This is important.
In the fall, I witnessed a friend, biking her daughter to school, get pulled over and ticketed by a cop, for rolling through (and turning right into a bike lane!) a stop sign. It’s one of those intersections where you can see so clearly in all directions, there is actually never a reason to actually stop here (if you are on a bike). The reflective yellow clad mother was in tears, the helmeted first grader was scared, and the cop had no mercy, he was a literalist.
My main issue I have with the “equal rights, equal responsibilities” rationalization for enforcing traffic laws designed for cars onto cyclists is that CARS OFTEN KILL PEOPLE, AND BIKES DON’T.
The wording in the new proposed law explicitly cites this huge difference in potential injury and damages as the primary argument for the bill. My only concern is that it could be seen as an attempt for cyclists to simply get around the law. I hope the conversation gets statistical, looking at this as an incentive for more people to bike, for biking to be more pleasurable, more efficient, more rewarding, to feel special, yes! If Portland wants to be the model of a bike friendly city, we need to make biking as attractive as possible, and the cops won’t stop ticketing for bullshit reasons till the laws are changed. Go BTA!!
Here are snippets from bikeportland’s article:
Exclusive: BTA will go for “Idaho style” stop sign law: “
The BTA hopes to make
it legal to roll through
stop signs.
(Photos © J. Maus)
The Bicycle Transportation Alliance (BTA), a Portland-based non-profit with over 5,000 members statewide, has proposed a new law that would make it legal to roll through a stop sign while riding a bicycle in Oregon.
One tactic Rohde has found works well in explaining the proposal is to equate it to walking. ‘When you walk up to an intersection in a neighborhood and no one’s around,’ he said, ‘you don’t come to a complete stop.
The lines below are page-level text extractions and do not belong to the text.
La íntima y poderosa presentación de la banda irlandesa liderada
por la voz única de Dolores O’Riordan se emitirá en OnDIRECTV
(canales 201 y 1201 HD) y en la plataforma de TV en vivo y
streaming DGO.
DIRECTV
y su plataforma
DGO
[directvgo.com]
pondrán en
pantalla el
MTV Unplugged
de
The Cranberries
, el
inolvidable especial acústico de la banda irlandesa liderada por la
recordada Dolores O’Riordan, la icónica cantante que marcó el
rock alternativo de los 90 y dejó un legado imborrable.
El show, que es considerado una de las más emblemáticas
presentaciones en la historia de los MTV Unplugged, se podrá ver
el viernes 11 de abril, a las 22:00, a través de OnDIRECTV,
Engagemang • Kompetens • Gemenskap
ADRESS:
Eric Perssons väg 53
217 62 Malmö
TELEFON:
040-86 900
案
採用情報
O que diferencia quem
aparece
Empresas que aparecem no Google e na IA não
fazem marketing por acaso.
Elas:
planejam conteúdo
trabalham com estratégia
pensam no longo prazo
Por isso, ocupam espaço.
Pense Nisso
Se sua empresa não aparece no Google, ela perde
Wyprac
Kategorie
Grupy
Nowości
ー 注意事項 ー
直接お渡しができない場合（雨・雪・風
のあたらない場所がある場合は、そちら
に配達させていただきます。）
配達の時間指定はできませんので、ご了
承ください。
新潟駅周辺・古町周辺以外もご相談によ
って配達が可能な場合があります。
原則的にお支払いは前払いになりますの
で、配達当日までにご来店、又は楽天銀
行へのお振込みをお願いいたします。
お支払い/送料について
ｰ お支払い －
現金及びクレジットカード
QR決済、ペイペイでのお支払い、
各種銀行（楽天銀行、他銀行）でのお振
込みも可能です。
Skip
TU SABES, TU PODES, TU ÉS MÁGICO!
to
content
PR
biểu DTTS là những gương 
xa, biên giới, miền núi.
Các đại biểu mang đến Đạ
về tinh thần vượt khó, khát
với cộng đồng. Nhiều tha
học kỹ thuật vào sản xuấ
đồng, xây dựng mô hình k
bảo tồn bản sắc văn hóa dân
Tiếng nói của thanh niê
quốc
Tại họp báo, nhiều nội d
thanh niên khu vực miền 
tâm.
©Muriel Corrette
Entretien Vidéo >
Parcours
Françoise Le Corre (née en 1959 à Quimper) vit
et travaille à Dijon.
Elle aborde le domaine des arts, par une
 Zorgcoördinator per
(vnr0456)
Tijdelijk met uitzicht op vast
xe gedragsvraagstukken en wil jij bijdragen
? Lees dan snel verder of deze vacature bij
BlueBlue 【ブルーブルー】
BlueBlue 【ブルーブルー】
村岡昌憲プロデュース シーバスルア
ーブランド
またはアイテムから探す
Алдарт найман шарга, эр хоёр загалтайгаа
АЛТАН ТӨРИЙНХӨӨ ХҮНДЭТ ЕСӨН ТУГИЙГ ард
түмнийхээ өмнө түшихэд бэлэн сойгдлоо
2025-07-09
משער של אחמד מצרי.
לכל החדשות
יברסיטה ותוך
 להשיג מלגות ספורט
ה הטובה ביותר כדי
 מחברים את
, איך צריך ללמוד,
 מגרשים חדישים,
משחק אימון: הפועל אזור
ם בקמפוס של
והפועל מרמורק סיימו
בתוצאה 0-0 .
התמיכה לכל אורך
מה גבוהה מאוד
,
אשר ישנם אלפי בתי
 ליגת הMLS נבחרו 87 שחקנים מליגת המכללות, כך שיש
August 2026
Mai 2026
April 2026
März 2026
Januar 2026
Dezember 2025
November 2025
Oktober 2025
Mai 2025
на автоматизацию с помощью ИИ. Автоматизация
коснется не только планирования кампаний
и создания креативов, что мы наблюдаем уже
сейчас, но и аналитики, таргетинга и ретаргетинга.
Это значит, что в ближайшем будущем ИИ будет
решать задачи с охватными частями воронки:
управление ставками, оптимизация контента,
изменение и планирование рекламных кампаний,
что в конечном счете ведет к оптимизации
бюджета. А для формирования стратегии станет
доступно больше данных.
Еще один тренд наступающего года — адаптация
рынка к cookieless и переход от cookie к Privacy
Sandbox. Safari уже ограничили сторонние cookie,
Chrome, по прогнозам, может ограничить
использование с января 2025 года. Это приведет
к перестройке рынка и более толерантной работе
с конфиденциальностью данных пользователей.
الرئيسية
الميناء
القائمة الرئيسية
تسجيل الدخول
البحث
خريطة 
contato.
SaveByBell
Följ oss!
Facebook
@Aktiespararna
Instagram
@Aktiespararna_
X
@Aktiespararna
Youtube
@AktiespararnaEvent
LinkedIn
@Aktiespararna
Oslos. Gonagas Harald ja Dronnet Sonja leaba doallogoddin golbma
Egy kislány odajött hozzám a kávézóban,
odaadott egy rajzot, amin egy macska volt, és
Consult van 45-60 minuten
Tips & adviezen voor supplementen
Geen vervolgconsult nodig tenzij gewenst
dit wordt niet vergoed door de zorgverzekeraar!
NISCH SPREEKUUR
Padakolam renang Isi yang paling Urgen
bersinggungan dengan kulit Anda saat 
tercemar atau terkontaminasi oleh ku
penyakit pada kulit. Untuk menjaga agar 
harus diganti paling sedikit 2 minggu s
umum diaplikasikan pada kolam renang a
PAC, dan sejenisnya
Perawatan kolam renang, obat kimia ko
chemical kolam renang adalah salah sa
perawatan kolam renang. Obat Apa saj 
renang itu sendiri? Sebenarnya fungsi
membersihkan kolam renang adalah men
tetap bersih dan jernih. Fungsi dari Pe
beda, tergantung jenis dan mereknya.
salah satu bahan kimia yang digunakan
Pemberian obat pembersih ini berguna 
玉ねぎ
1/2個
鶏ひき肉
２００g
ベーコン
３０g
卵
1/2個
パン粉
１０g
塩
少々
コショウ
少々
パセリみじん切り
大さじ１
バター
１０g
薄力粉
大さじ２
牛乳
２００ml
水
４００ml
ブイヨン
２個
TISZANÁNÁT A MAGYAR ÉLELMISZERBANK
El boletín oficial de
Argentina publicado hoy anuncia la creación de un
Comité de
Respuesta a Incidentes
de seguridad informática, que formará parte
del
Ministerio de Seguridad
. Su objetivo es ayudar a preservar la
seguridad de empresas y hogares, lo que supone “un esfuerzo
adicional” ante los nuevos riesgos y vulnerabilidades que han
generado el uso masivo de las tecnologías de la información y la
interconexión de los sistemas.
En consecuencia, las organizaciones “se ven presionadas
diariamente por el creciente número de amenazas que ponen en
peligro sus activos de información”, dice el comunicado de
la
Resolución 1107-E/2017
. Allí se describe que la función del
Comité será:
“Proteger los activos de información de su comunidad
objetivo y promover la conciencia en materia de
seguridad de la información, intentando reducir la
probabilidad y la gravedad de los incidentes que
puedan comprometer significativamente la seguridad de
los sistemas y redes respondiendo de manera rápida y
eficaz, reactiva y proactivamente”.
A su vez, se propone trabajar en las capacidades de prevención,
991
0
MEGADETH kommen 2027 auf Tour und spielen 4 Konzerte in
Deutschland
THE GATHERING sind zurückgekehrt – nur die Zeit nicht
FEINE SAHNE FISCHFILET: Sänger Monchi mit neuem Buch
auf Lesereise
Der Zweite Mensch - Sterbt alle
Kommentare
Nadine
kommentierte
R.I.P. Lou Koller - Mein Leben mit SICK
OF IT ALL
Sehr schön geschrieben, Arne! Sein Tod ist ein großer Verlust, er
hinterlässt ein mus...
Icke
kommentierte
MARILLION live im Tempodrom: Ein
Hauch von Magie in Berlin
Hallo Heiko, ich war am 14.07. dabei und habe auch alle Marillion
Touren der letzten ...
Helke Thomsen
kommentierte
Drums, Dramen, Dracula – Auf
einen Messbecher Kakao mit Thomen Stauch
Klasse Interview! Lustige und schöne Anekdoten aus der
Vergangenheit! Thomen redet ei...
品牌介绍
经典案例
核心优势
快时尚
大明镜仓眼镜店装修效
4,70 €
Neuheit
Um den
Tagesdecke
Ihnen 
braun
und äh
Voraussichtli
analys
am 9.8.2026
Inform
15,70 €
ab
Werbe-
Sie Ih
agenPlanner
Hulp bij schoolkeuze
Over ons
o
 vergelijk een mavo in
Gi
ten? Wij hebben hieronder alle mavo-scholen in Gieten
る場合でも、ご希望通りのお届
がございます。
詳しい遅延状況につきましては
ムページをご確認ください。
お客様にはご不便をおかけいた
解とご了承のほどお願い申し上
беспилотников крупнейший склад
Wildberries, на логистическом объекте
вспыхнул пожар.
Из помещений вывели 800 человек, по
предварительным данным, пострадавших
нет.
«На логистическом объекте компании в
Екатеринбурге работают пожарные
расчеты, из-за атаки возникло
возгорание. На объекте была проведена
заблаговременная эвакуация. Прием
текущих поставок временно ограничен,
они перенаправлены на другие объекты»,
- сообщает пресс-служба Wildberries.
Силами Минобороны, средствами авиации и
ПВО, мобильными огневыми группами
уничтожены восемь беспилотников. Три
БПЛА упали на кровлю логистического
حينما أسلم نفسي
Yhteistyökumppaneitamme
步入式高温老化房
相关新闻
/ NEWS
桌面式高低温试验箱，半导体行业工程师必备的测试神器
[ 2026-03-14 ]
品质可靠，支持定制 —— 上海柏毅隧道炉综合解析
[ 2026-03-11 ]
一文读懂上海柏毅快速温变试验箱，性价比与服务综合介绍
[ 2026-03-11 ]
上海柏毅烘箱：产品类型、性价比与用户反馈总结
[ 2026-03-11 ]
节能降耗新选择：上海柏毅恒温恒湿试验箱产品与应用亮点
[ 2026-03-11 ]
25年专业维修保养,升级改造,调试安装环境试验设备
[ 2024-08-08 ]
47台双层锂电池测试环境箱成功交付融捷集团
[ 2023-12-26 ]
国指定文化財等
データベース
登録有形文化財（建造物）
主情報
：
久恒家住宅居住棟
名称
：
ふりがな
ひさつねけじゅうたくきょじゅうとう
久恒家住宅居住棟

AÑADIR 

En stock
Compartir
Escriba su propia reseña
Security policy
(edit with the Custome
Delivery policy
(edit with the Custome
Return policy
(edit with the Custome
You just look around and then go if it’s safe. We’re just applying that same logic to biking.’
For the BTA, passage of the Idaho Stop Law would accomplish many things, including:
- It would make biking easier and more efficient (having to stop unnecessarily is a ‘deterrant to many people’),
- it would put an end to the long and controversial legacy of Police enforcement actions (a.k.a. ‘stings’) at stop signs so they could ‘focus more of their limited resources on high-risk intersections’,
- it would ‘eliminate the argument that cyclists are always breaking the law when they are actually acting in a very rational manner.’